Women who have achieved a PhD have been adding Dr. to their Twitter handles and it is just about as wonderful and empowering as it sounds. Have you ever wondered why you might sometimes feel a bit awkward celebrating any achievements? Or why women who do so are sometimes perceived as "braggy" or "arrogant"? Imposter syndrome. It's real. If you haven't already felt it, chances are you are likely to ingest a pretty hefty dose of it at some stage in your life. The "Immodest Women" hashtag recently resurfaced on Twitter in response to this, so what does #immodestwoman mean?
Allow me to fill you in. Even like, if you have worked your butt off, achieving actual documentation that proves you are qualified boss, you can still feel like a little bit awkward about asserting it. This is imposter syndrome. You know, that pressure to adhere to society's norms and expectations; just be a nice girl, keep that pretty mouth shut and above all, just don't cause a fuss, darling. OK, hold up while I wait for my hands to stop shaking with fury after typing that. Inhale. Exhale.
On a more positive note, recently, there was a pretty cool movement started by Dr. Fern Riddell on Twitter, encouraging women to acknowledge their achievements in their handle. Not Miss, not Mrs, nor the third option, Ms. Funny to think that women have three different titles depending on their marital status but men only have one. Just saying.
Dr. Riddell is a cultural historian, and an expert in sex, suffrage, and entertainment in the Victorian and Edwardian eras. She often works in the media, having a column in BBC's History magazine, appearing on TV and radio, being a published author and consulting on period dramas. Basically, without any shadow of a doubt, Dr. Riddell is one seriously accomplished person. Her assertion of her abilities has evolved to gain the #immodestwoman hashtag, with other women agreeing that time is up on this sort of socially conditioned modesty. The term encapsulates a succinct rejection of the "modesty" are women are taught to adopt towards their achievements from a young age, and I'm totally here for it.

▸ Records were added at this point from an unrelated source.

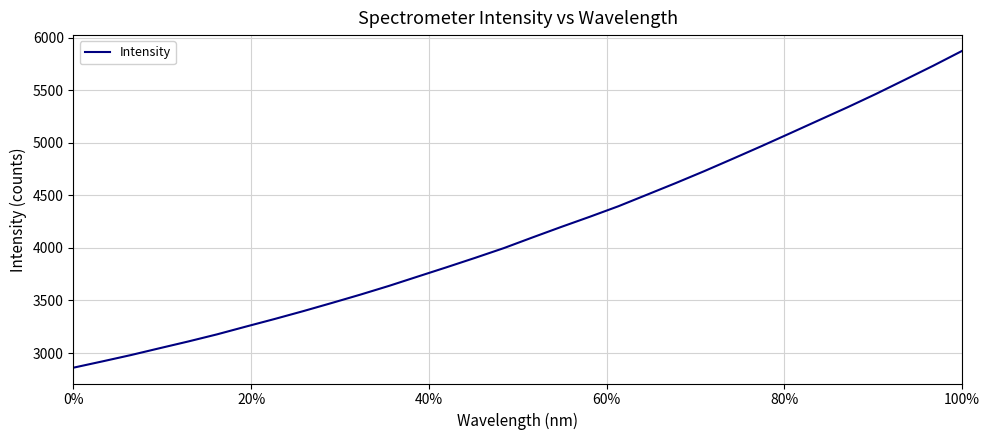

What is the difference between the maximum and minimum values?

3014.3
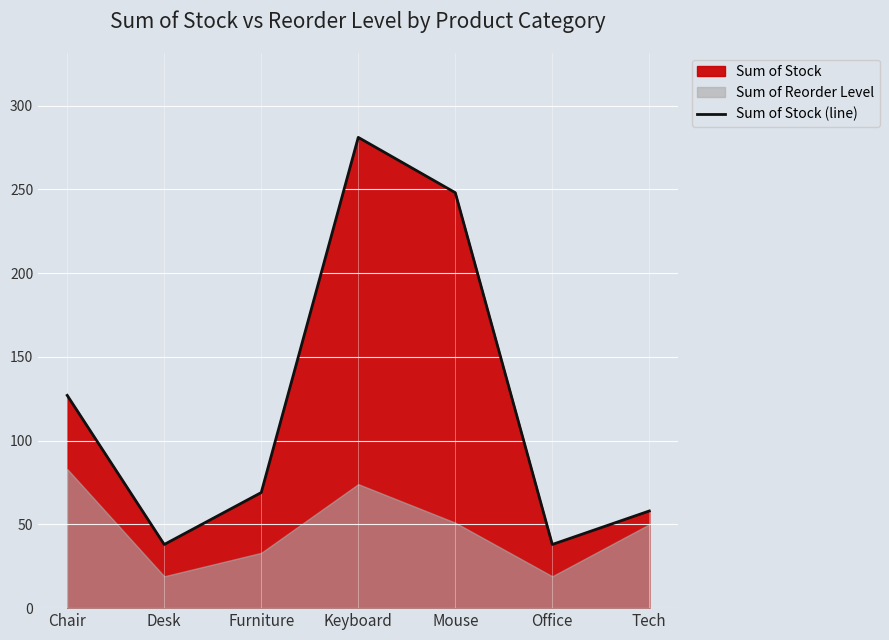

Is it true that the value at Chair is 66?

False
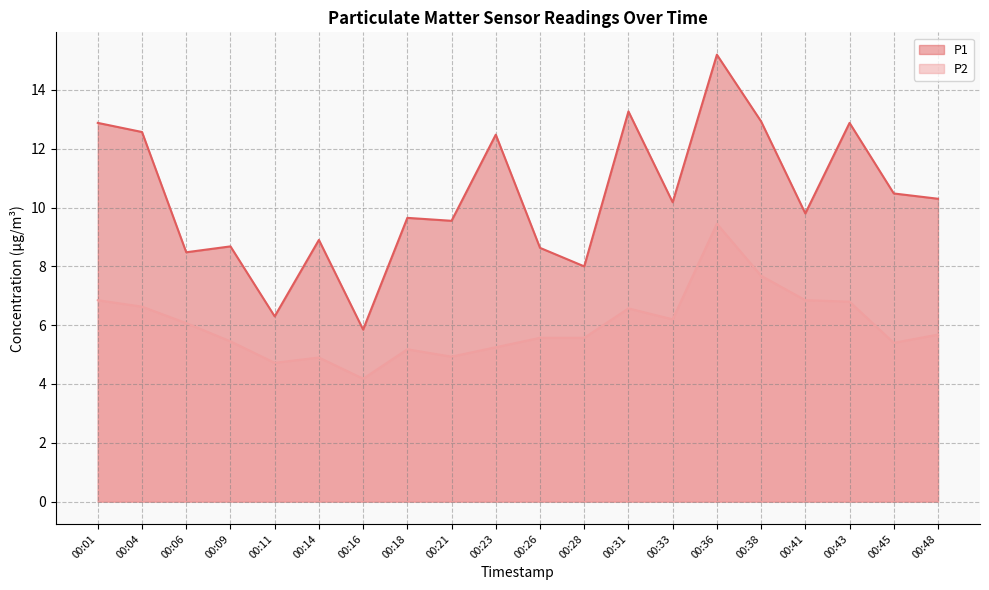

Between 00:41 and 00:38, which is larger?

00:38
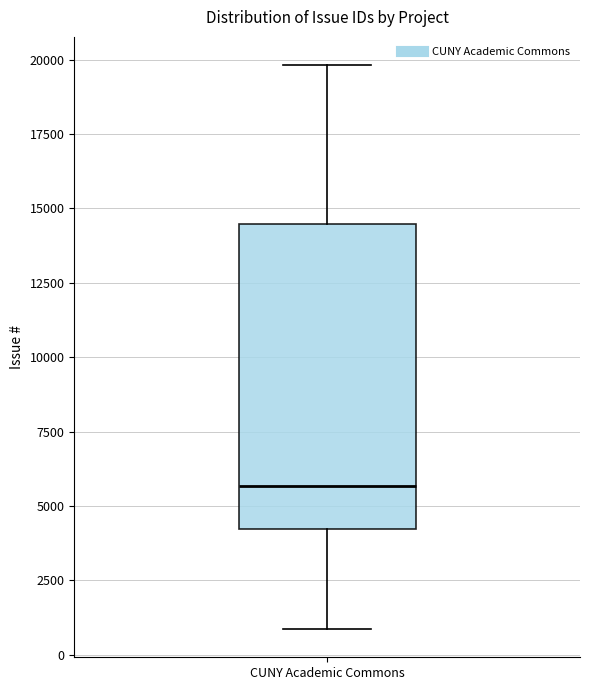

Where is the lower edge of the box for CUNY Academic Commons on the y-axis? The values are not printed on the chart, so give them approximately, as read against the axis.

4000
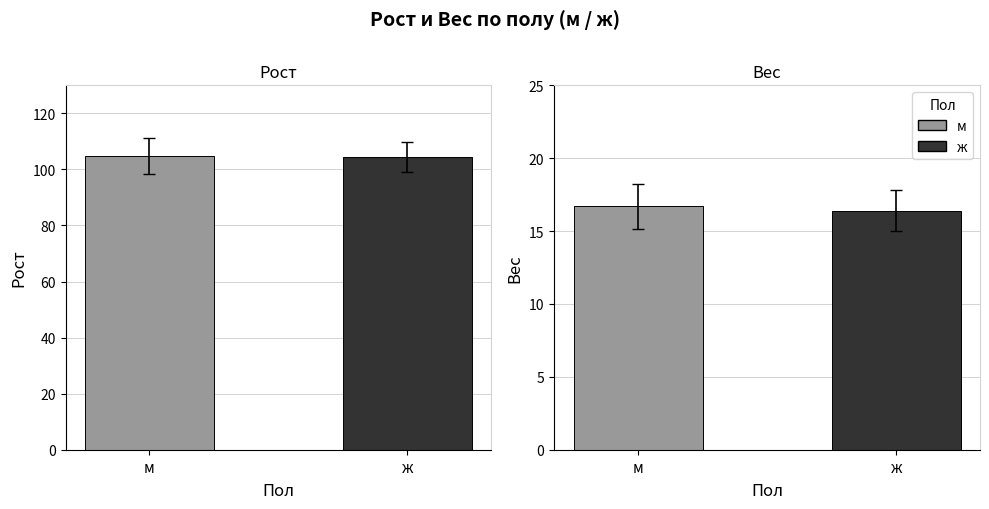

List the series in order of their peak value, lowest first.

ж (Вес), м (Вес), ж (Рост), м (Рост)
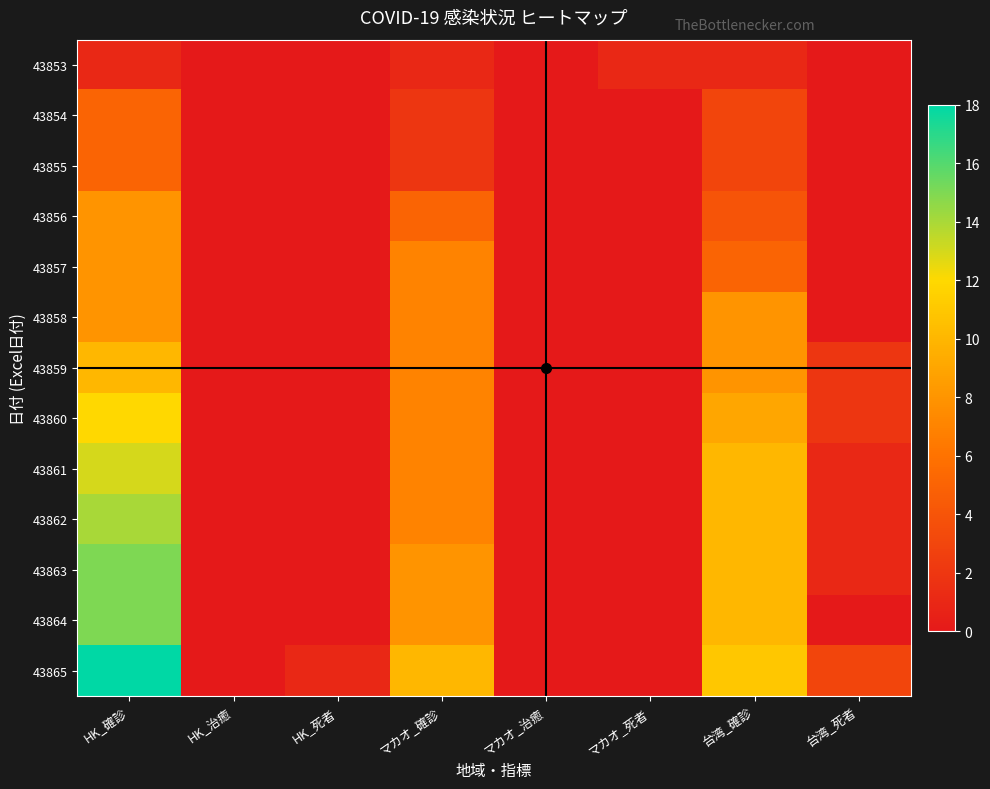

How many distinct data groups are displayed?

13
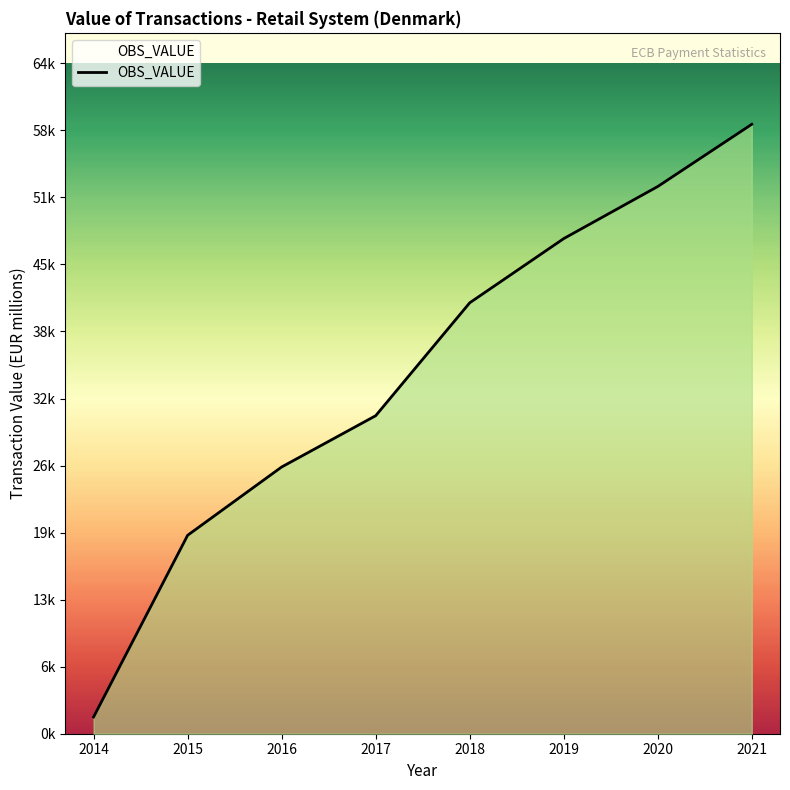

Is it true that the value at 2019 is 47271.3?

True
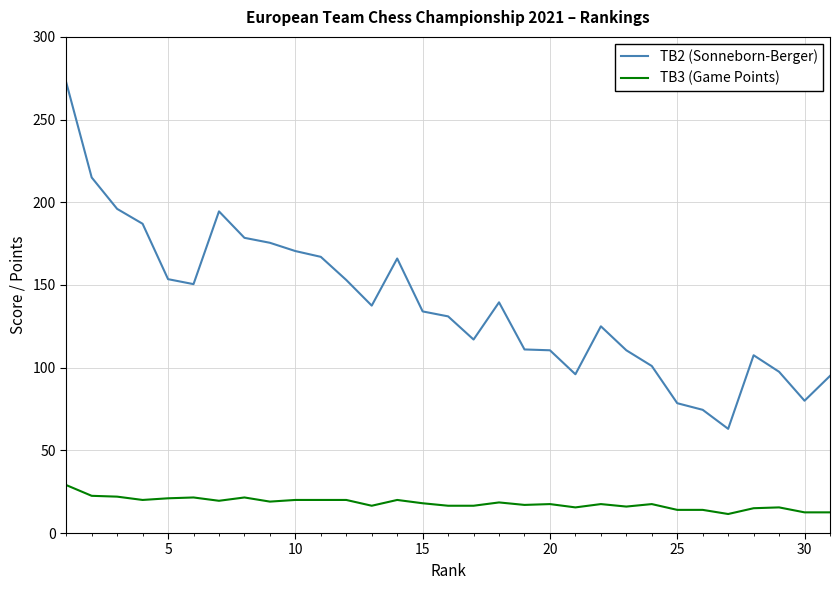

What is the maximum value for TB2 (Sonneborn-Berger)?

272.5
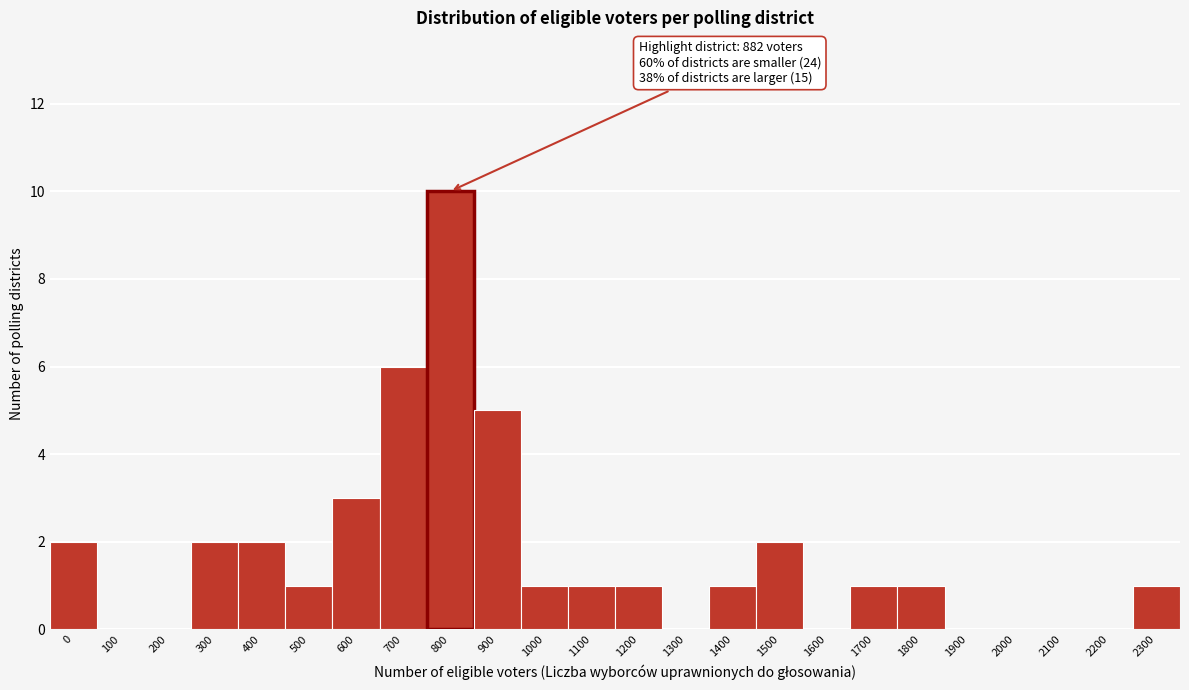

Reading left to right, transcribe all the data shown in this chart.

0=2	100=0	200=0	300=2	400=2	500=1	600=3	700=6	800=10	900=5	1000=1	1100=1	1200=1	1300=0	1400=1	1500=2	1600=0	1700=1	1800=1	1900=0	2000=0	2100=0	2200=0	2300=1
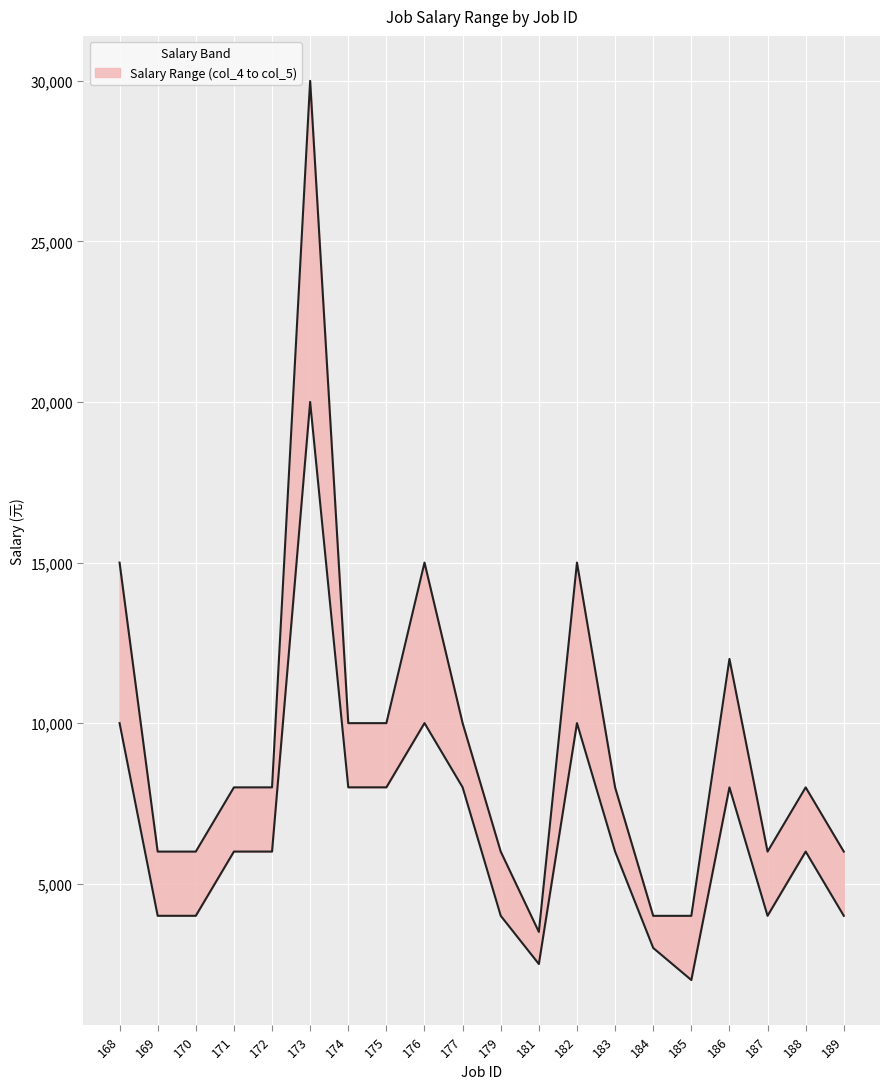

List the labels in order of col_4 value, largest first.

173, 168, 176, 182, 174, 175, 177, 186, 171, 172, 183, 188, 169, 170, 179, 187, 189, 184, 181, 185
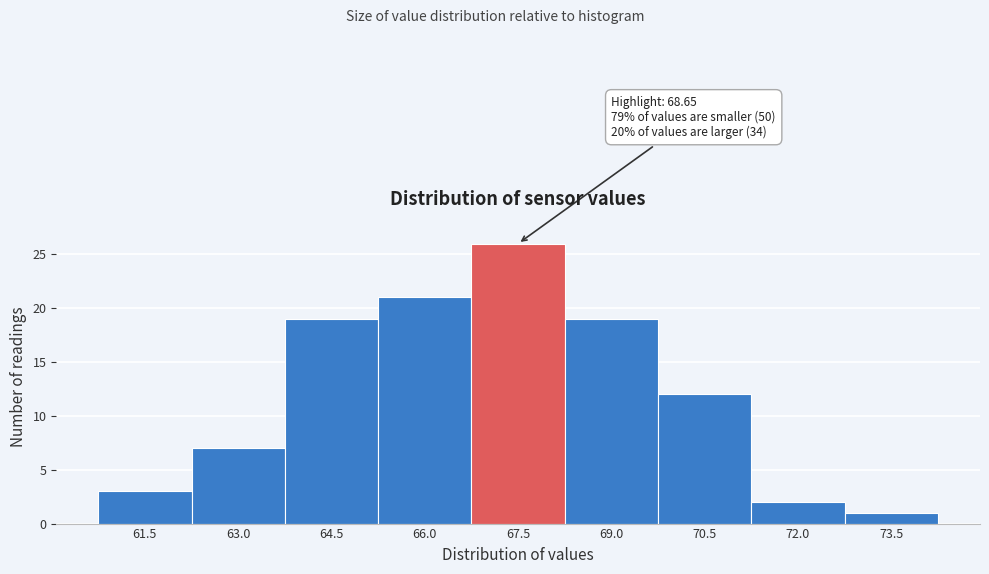

Reading left to right, list all the values displayed in this chart.

61.5=3	63.0=7	64.5=19	66.0=21	67.5=26	69.0=19	70.5=12	72.0=2	73.5=1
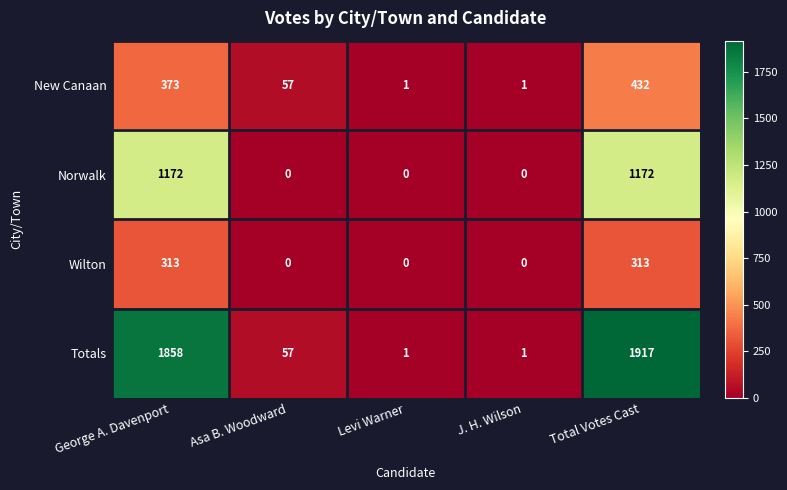

What is the difference between the maximum and minimum values in the New Canaan series?

431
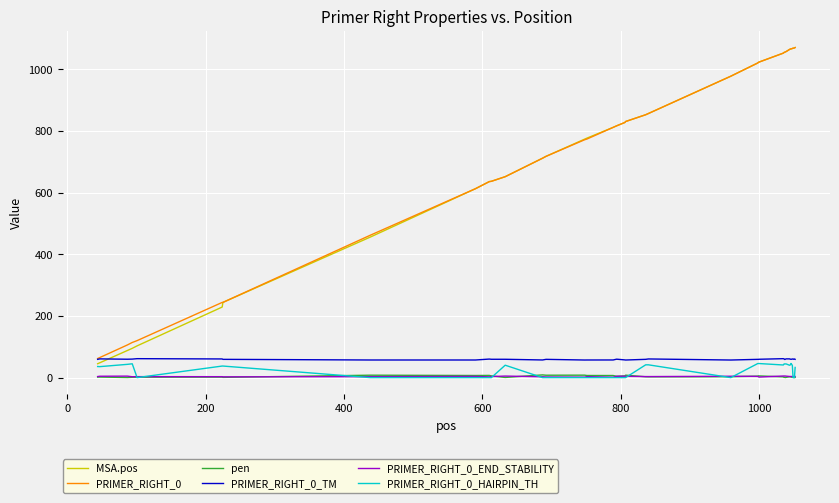

What is the minimum value for PRIMER_RIGHT_0_TM?

57.1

I spoke to Dr. Katherine Woolf, senior lecturer in medical education at University College London. She is currently an National Institute for Health Research fellow and also an educational consultant to the Membership of the Royal Colleges of Physicians (UK). She has achieved all of these accolades along with being a mother of twins, an active member of her housing co-operative and, for all her sins, my sister-in-law.
Dr. Woolf tells me:
I had quite a long debate with myself about whether I was going to add Dr. to my Twitter feed. In the end I decided to because I use it partly for work, and my doctorate is relevant to my work. My PhD is in medical education and psychology, and I work in a medical school, so there is the considerable potential for people to mistake me for a medical doctor. I don't, however, tweet medical advice, so I don't think it's a problem."
She also describes how using the Dr. title outside of work is different:
I do feel uncomfortable using my title outside work because basically, I don't think that having a PhD is that much of a big deal and I don't want people to think I do think it is a big deal. It is just a part of my job. The only time I use my title outside work is to make a feminist point. For example, when people refer to me as 'Mrs [partner's surname] or worse. Mrs [partner's first name, partner's surname].' I'm Dr. not Mrs and my name is Katherine Woolf."
Too right, Dr. Woolf. I couldn't possibly have said it better myself.
As with any feminist movement, often the defensive and ridiculous responses from nay sayers are like, too funny to even fully process. But the flood of responses to and support of Dr. Riddell's post has been so overwhelming that she had to temporarily change her flipping notifications settings.
I wonder why women have been made feel that they need to keep shtum about their achievements? Socially conditioned to stay in our place and be humble and "nice". The fact is, when women stand up, and stand together with respect and support, we are unstoppable. Don't even try it, boys.